En somme, nous avons nos propres limites mais il y a des limites qui peuvent être dommageables pour l'enfant. Cette petite fille ne pourra pas se développer vraiment; elle va rester centrée sur les besoins de ses parents, elle va toujours faire attention à eux et s'oublier elle-même.

C'est un exemple de la façon dont les limites des parents peuvent devenir nuisibles parce qu'ils ne sont pas disponibles. Si ces limites là étaient plus ouvertement discutables, ça n'aurait pas le même impact négatif.

Q. Le plus important c'est...


    En guise de conclusion, est-ce que vous pourriez résumer ce que l'on doit retenir de plus important sur l'expression des enfants. Qu'est-ce qui est le plus important à ce sujet là?
Moi je trouve que la chose la plus fondamentale pour permettre à l'enfant de se développer, c'est de l'aider à être en contact avec ce qu'il vit, ce qu'il ressent. Il s'agit de lui fournir l'occasion d'apprendre à laisser de la place à son vécu, à le nommer plus clairement.

À travers ça, l'enfant pourra se différencier du parent. Il apprendra à distinguer ce qu'il ressent dans une situation de ce que ressent son parent qui a des besoins différents. Il va apprendre à se différencier et donc à devenir une personne plus séparée, autonome, indépendante.

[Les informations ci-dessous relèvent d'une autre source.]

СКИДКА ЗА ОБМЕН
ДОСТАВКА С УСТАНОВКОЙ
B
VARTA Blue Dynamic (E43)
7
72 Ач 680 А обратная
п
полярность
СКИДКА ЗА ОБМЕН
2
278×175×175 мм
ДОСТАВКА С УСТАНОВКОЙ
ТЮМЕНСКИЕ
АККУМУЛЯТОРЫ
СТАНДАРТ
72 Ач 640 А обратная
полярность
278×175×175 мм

Lorsqu'il aura son identité propre, il va pouvoir vivre par lui-même. Il ne vivra plus en étant dépendant de l'autre, ou en réaction à ce que l'autre vit, ou en tenant compte avant tout de l'autre.

Bien sûr, on tient toujours compte de l'autre mais c'est l'importance qu'on y donne qui fait la différence. Comme pour la petite fille tout à l'heure, c'est tellement important que finalement elle va rester coincée et qu'elle ne pourra pas s'occuper d'évoluer, parce qu'elle restera trop centrée sur ses parents.

    Merci, Geneviève Van Houtte, pour ces explications. Je crois qu'elles peuvent aider plusieurs parents et éducateurs à sortir un peu des recettes simples de l'enfant-roi comme de celles qui ne misent que sur la discipline et la fermeté dans l'éducation. C'est peut-être l'occasion de trouver une vision plus harmonieuse qui donne à l'expression sa vrai place au coeur du développement de l'enfant. Mais aussi un point de vue qui donne à l'expression du parent sa vraie place dans ce dialogue et qui permet à cette communication de devenir un dialogue.